INSTRUCTIONS FOR THE TASK
Below are records; repeat them all exactly.

_ _ _ _ _ _ _

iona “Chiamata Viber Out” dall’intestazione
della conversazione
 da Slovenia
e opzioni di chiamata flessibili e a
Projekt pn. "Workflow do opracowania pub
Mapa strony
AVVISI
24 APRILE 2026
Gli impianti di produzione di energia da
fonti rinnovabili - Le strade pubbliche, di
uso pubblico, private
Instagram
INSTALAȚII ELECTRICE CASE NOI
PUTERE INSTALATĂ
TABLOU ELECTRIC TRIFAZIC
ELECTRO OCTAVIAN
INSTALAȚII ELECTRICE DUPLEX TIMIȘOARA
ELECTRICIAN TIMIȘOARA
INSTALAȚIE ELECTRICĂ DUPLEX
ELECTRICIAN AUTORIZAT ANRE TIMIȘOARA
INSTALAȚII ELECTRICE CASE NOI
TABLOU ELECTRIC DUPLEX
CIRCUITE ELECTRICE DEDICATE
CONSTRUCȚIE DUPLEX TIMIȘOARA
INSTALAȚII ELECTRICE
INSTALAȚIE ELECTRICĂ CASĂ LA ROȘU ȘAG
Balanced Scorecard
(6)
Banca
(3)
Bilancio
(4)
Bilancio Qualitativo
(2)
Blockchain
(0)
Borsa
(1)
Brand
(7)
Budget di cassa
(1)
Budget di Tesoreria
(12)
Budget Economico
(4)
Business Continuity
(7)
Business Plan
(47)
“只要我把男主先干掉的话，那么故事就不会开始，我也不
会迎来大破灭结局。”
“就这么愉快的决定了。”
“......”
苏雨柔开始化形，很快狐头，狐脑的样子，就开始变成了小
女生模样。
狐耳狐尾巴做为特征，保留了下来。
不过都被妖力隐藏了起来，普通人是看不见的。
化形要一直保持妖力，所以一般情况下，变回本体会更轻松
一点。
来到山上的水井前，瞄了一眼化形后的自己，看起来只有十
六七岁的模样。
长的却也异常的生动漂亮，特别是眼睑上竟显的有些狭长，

_ _ _ _ _ _ _

RESULT BELOW
iona “Chiamata Viber Out” dall’intestazione
della conversazione
 da Slovenia
e opzioni di chiamata flessibili e a
Projekt pn. "Workflow do opracowania pub
Mapa strony
AVVISI
24 APRILE 2026
Gli impianti di produzione di energia da
fonti rinnovabili - Le strade pubbliche, di
uso pubblico, private
Instagram
INSTALAȚII ELECTRICE CASE NOI
PUTERE INSTALATĂ
TABLOU ELECTRIC TRIFAZIC
ELECTRO OCTAVIAN
INSTALAȚII ELECTRICE DUPLEX TIMIȘOARA
ELECTRICIAN TIMIȘOARA
INSTALAȚIE ELECTRICĂ DUPLEX
ELECTRICIAN AUTORIZAT ANRE TIMIȘOARA
INSTALAȚII ELECTRICE CASE NOI
TABLOU ELECTRIC DUPLEX
CIRCUITE ELECTRICE DEDICATE
CONSTRUCȚIE DUPLEX TIMIȘOARA
INSTALAȚII ELECTRICE
INSTALAȚIE ELECTRICĂ CASĂ LA ROȘU ȘAG
Balanced Scorecard
(6)
Banca
(3)
Bilancio
(4)
Bilancio Qualitativo
(2)
Blockchain
(0)
Borsa
(1)
Brand
(7)
Budget di cassa
(1)
Budget di Tesoreria
(12)
Budget Economico
(4)
Business Continuity
(7)
Business Plan
(47)
“只要我把男主先干掉的话，那么故事就不会开始，我也不
会迎来大破灭结局。”
“就这么愉快的决定了。”
“......”
苏雨柔开始化形，很快狐头，狐脑的样子，就开始变成了小
女生模样。
狐耳狐尾巴做为特征，保留了下来。
不过都被妖力隐藏了起来，普通人是看不见的。
化形要一直保持妖力，所以一般情况下，变回本体会更轻松
一点。
来到山上的水井前，瞄了一眼化形后的自己，看起来只有十
六七岁的模样。
长的却也异常的生动漂亮，特别是眼睑上竟显的有些狭长，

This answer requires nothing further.